Written exercise = Print the part of the NumPy and Pandas overview below from "Common Pandas Tasks" to "Why Use Pandas?", reproducing it word for word.

━━━ Selection ━━━

Manipulating Data

Let’s Do Digital Team

What is NumPy?

  • NumPy is a Python library for working with numbers and arrays
  • Arrays are like lists but faster and more powerful
  • Great for mathematical and scientific calculations
  • Core tool in data science and machine learning

Key Concepts in NumPy

  • Array: A grid of values (1D, 2D, or more)
  • Efficient for storing and working with lots of data
  • NumPy makes math operations fast and easy
  • Use NumPy for calculations across whole arrays at once

Common NumPy Tasks

  • Create an array: np.array([1, 2, 3])
  • Do math: np.add(arr1, arr2) or arr1 + arr2
  • Reshape arrays: arr.reshape(2, 3) (change shape)
  • Find max, min, sum: arr.max(), arr.min(), arr.sum()

Why Use NumPy?

  • Very fast and efficient for working with numbers
  • Easy to perform complex calculations
  • Used in data analysis, machine learning, and more
  • Essential for handling large datasets

What is Pandas?

  • Pandas is a tool for working with data in Python
  • It helps you organise and analyse data in tables
  • Great for working with spreadsheets or databases
  • Widely used in data science

Key Concepts in Pandas

  • DataFrame: A table of data (rows and columns)
  • Series: A single column of data
  • You can filter, sort, and change the data
  • Easy to read from and write to files like CSVs

Common Pandas Tasks

  • Load data from a file: pd.read_csv('file.csv')
  • View data: df.head() (shows first few rows)
  • Filter data: df[df['Age'] > 50]
  • Save data: df.to_csv('new_file.csv')

Why Use Pandas?

  • Easy to learn and very useful
  • Works well with big datasets
  • Helps you clean and analyse data
  • A key tool for data analysis in Python

━━━ Data listing ━━━

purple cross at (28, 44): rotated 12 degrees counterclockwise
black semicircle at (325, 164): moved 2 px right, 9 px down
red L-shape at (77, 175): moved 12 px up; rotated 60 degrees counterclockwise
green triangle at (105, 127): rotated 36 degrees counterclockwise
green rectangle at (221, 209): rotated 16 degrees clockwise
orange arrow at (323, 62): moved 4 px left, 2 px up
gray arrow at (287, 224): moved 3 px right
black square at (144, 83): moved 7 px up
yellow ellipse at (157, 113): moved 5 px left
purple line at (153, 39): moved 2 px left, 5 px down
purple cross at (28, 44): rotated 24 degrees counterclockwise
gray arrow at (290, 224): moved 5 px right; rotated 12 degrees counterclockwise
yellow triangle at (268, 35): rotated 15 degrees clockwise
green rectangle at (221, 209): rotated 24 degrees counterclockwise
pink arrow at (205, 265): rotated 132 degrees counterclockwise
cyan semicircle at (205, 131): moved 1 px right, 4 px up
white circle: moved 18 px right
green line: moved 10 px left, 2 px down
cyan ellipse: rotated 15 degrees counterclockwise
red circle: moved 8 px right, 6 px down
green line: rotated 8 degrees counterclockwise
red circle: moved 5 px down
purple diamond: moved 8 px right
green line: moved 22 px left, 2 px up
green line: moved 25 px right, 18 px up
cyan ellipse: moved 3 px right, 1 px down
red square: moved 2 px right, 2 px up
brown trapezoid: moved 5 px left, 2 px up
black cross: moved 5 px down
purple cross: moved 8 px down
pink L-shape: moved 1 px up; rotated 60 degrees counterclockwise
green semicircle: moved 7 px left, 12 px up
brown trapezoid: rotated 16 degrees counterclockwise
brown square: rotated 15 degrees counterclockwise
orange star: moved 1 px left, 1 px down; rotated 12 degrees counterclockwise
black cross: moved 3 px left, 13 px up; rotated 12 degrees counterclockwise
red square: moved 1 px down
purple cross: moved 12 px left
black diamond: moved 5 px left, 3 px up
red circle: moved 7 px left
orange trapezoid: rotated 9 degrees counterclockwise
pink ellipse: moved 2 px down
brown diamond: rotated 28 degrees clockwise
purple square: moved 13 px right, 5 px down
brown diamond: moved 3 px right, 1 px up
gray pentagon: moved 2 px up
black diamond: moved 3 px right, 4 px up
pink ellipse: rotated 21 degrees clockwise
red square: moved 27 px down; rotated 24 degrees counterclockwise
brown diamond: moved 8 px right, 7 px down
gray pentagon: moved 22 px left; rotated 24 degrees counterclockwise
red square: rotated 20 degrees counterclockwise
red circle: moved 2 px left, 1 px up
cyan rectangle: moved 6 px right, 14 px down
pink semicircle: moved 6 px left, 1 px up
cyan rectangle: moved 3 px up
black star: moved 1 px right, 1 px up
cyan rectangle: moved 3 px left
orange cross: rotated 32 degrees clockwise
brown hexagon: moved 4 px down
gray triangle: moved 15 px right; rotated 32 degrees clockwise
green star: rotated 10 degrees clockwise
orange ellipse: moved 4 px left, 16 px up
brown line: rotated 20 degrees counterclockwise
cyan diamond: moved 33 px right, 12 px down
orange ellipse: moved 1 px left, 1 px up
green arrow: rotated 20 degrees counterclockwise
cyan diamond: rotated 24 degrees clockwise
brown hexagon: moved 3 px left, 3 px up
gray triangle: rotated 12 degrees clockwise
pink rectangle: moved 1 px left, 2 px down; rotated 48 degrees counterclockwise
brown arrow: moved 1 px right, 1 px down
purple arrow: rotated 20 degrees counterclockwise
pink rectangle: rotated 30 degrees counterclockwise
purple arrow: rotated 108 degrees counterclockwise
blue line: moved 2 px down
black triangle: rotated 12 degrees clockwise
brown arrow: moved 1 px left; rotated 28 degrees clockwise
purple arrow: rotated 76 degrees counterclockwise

━━━

Solved problem =
Common Pandas Tasks

  • Load data from a file: pd.read_csv('file.csv')
  • View data: df.head() (shows first few rows)
  • Filter data: df[df['Age'] > 50]
  • Save data: df.to_csv('new_file.csv')

Why Use Pandas?